** Recorded data follows **
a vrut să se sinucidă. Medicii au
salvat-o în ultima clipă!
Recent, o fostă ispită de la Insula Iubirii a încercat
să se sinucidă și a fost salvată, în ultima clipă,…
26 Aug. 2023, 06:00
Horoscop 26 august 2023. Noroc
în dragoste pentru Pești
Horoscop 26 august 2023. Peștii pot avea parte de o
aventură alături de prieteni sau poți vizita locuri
** End of Recorded data **
Work instructions – Output the records above in full, with nothing altered.

Task solution –
a vrut să se sinucidă. Medicii au
salvat-o în ultima clipă!
Recent, o fostă ispită de la Insula Iubirii a încercat
să se sinucidă și a fost salvată, în ultima clipă,…
26 Aug. 2023, 06:00
Horoscop 26 august 2023. Noroc
în dragoste pentru Pești
Horoscop 26 august 2023. Peștii pot avea parte de o
aventură alături de prieteni sau poți vizita locuri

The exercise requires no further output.